Tuesday, January 13, 2009

F.D.A. Is Lax on Oversight During Trials, Inquiry Finds

Moreover, the investigators say, agency officials told them that trying to protect patients from such conflicts was not worth the effort.

In 42 percent of clinical trials, the agency did not receive forms disclosing doctors’ financial conflicts and did nothing about the problem, according to the investigation, which was conducted by the inspector general of the Department of Health and Human Services and whose results were scheduled to be made public Monday.

In 31 percent of the trials in which the agency did receive the required forms, agency reviewers did not document that they looked at the information. And in 20 percent of the cases in which doctors revealed significant financial conflicts, neither the F.D.A. nor the sponsoring companies took any action to deal with the conflicts, the investigators found.

Karen Riley, a spokeswoman for the F.D.A, said the agency opposed reviewing doctors’ financial conflicts before trials because they represented just one possible source of bias.

A similar investigation by the inspector general last year found that the National Institutes of Health did almost nothing to police the financial conflicts of university professors who received federal money. And like their colleagues at the F.D.A., officials at the health institutes said they did not want to start doing so, that investigation found.

The inquiries feed a growing debate about how money that doctors routinely collect from drug and device makers may hurt patients and skew studies.

In 1999, the agency required drug and device companies to disclose the financial conflicts of doctors overseeing patient care in clinical trials. The rules require companies to collect this information before the start of any trial and to consult with the F.D.A. to resolve serious conflicts.

But the inspector general found that the agency had done almost nothing to enforce these rules or even to use the information generated.

Fewer than 1 percent of the doctors who helped oversee clinical trials registered with the agency and who filed the required financial disclosure forms reported that they had a significant conflict of interest. By contrast, studies have found that one-fifth to one-third of all doctors have such conflicts.

“This represents 206 of the 29,691 clinical investigators listed in financial interest forms,” the report says. “Of these 206 clinical investigators, almost all disclosed only one financial interest.”

Since the F.D.A. does not have a complete list of all clinical investigators, the agency has no way of knowing whether every doctor who is required to file a form actually did so.

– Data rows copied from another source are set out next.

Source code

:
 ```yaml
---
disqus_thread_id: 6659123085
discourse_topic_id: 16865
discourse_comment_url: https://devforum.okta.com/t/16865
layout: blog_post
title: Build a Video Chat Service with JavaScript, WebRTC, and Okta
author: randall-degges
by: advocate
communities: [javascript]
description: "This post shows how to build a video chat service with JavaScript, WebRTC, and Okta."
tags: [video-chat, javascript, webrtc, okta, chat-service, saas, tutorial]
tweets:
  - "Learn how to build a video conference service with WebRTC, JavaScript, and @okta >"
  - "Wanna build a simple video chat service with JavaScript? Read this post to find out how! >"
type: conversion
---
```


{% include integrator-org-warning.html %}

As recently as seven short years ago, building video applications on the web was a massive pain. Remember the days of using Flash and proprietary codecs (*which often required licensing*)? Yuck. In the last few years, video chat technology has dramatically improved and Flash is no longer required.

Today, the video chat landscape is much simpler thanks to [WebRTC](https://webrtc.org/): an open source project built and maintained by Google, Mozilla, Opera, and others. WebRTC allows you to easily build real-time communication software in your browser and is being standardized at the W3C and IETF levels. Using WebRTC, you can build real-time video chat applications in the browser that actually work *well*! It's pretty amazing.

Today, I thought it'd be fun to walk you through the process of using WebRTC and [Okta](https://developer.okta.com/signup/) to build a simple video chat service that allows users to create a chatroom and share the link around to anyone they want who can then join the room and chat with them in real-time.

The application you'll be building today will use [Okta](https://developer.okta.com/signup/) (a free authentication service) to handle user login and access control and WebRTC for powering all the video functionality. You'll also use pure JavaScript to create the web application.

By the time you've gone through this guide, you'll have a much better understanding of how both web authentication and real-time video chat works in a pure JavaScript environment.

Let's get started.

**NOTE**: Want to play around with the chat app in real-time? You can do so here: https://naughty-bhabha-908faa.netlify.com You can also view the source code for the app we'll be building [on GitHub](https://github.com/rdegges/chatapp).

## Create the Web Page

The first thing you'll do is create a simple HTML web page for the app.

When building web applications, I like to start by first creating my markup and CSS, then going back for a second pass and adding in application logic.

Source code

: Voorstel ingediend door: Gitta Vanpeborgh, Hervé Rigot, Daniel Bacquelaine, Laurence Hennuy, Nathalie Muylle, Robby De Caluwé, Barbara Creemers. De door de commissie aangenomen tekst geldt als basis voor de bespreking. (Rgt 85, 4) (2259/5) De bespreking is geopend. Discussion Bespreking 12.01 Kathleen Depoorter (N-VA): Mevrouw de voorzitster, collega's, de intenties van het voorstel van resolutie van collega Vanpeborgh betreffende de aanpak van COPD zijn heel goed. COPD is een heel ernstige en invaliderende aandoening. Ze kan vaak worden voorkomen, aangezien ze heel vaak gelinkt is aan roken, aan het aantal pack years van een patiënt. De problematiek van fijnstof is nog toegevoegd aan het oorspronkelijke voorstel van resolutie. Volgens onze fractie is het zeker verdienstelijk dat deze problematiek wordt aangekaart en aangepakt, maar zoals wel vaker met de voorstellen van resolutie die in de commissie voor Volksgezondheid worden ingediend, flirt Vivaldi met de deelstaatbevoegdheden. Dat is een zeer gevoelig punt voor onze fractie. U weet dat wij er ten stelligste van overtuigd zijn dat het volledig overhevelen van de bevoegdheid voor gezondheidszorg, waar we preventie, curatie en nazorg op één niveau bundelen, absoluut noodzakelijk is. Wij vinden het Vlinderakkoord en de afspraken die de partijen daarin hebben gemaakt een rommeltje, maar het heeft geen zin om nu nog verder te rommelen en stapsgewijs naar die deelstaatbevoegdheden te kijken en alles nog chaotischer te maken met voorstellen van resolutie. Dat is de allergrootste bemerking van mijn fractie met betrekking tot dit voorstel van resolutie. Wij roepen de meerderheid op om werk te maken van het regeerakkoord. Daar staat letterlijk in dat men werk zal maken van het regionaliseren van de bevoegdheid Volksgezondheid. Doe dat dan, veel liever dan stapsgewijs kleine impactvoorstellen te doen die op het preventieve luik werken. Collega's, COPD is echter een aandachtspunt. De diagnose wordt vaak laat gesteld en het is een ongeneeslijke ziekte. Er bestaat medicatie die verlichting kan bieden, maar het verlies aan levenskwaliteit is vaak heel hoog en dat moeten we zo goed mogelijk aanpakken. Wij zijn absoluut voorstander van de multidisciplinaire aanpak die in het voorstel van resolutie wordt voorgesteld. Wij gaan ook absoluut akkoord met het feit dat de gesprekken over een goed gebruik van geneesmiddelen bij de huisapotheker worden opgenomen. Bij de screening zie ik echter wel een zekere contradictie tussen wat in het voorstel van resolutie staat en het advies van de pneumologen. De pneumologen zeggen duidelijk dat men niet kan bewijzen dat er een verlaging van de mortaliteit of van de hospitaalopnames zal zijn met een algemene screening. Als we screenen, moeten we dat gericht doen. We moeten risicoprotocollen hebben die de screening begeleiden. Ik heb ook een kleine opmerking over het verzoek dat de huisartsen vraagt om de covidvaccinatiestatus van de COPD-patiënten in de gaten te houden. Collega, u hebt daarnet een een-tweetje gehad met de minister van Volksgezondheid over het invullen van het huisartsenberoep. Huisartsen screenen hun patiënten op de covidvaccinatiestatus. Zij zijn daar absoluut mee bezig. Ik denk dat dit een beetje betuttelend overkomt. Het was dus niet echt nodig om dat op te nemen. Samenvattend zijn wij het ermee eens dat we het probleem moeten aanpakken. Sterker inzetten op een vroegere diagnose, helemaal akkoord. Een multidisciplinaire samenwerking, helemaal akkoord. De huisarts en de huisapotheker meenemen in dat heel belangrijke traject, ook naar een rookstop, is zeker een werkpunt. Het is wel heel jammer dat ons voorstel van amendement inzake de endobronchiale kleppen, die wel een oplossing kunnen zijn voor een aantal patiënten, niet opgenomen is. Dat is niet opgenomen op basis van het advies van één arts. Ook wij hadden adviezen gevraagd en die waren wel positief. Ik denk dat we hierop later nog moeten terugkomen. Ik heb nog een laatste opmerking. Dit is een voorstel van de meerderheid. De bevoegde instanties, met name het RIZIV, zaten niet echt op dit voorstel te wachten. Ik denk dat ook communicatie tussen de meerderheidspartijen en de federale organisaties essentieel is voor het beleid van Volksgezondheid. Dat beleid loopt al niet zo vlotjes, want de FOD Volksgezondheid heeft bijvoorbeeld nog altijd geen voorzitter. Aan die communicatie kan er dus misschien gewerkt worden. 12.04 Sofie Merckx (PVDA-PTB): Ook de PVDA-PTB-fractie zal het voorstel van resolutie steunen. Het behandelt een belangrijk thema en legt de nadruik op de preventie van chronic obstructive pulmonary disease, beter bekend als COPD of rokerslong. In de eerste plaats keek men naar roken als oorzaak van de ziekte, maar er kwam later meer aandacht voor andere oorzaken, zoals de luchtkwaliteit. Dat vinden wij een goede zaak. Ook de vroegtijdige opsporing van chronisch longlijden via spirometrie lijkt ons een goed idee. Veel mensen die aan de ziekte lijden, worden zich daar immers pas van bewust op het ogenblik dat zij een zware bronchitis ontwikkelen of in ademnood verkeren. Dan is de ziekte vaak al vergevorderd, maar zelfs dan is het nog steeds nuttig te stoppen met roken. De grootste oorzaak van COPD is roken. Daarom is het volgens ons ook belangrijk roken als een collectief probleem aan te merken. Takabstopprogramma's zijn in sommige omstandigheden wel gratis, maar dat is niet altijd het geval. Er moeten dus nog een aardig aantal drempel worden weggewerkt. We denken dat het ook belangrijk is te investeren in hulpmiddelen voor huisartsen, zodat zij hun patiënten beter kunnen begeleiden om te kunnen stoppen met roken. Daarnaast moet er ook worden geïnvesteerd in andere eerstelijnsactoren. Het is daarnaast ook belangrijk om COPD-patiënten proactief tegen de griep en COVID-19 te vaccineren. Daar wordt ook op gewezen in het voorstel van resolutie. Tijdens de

The rules allow drug and device makers to avoid reporting doctors’ financial conflicts if the companies certify that they tried diligently to get the information but could not. Companies cited this exemption in 28 percent of drug and device applications, the inspector general found. But in an additional 23 percent of applications, companies filed neither an exemption nor the appropriate disclosure forms.

The inspector general recommended that the F.D.A. do a better job of making sure that companies follow the rules regarding financial disclosures, that agency reviewers actually read these disclosures, and that all of this is done before trials take place so patients are protected.

But the report said the agency replied that collecting and checking this information before the trials was not worth the effort for either the companies or the agency, even though the agency’s own rules required it.